Instructions for the task: Using the listing that follows, filter out every line lacking the string "crossings" and return the rest.

Material for the task:
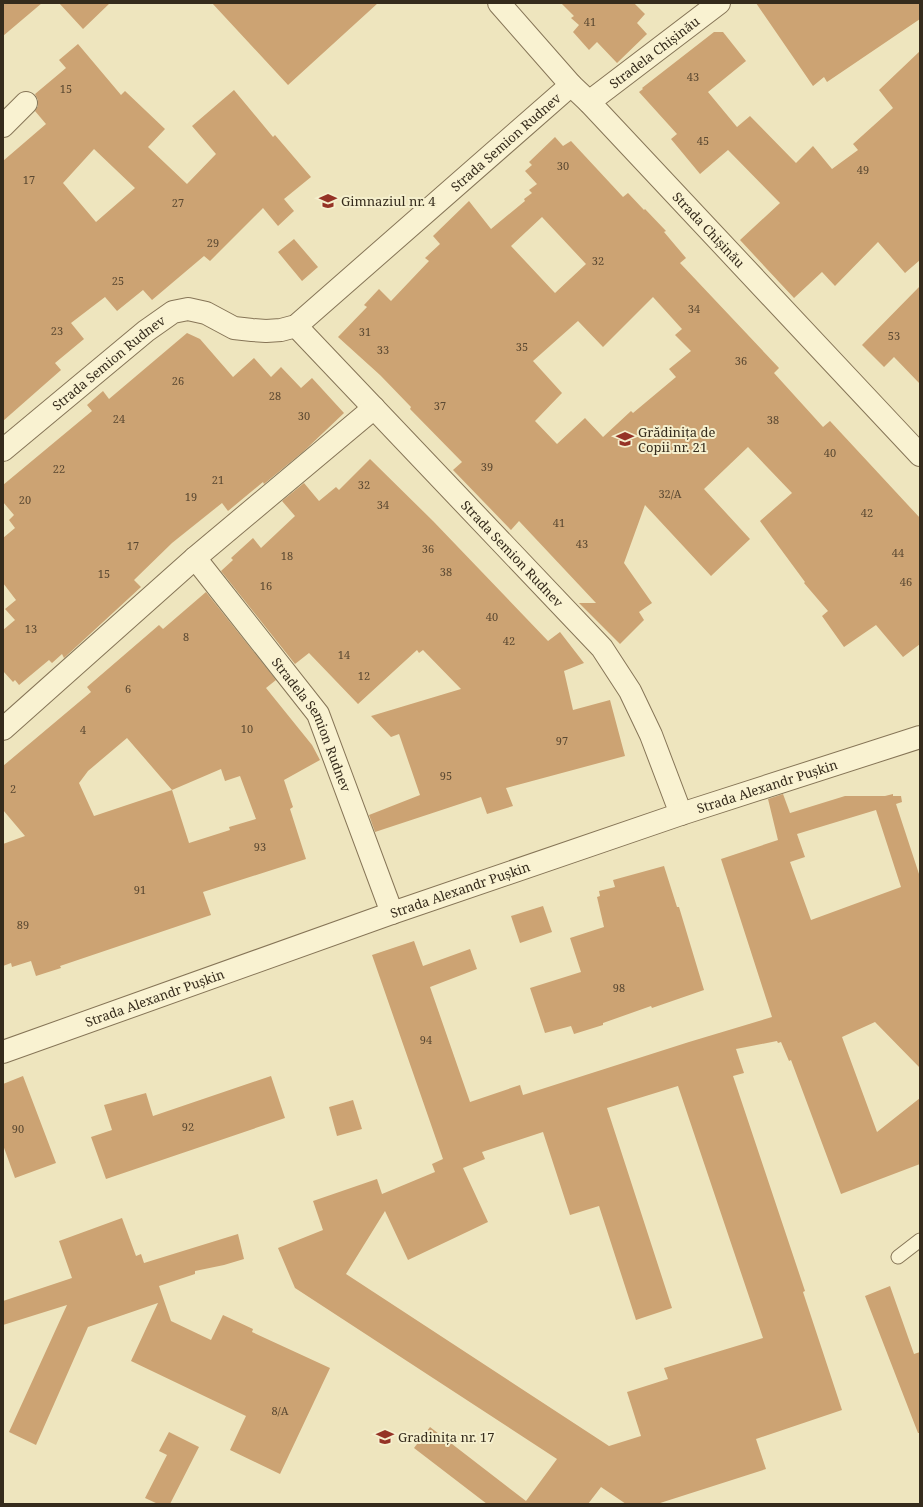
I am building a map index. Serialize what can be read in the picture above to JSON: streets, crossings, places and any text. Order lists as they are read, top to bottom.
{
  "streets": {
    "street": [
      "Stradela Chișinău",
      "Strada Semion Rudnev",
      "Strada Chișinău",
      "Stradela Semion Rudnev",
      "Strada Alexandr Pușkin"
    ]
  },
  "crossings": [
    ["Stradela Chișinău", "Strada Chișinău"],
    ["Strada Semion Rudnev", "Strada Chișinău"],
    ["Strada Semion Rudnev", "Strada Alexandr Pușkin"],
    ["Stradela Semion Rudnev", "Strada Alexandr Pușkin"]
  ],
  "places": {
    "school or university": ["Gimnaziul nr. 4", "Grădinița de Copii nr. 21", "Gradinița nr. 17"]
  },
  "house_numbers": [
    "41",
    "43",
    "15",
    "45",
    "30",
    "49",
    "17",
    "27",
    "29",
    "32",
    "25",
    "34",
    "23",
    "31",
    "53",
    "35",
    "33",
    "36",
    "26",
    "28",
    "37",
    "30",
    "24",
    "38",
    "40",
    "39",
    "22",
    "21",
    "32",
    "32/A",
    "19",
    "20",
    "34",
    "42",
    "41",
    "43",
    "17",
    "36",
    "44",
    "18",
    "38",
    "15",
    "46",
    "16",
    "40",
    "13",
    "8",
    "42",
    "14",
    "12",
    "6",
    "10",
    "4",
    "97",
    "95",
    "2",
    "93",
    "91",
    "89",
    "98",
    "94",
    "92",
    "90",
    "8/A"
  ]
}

Response to the task:
I am building a map index. Serialize what can be read in the picture above to JSON: streets, crossings, places and any text. Order lists as they are read, top to bottom.
  "crossings": [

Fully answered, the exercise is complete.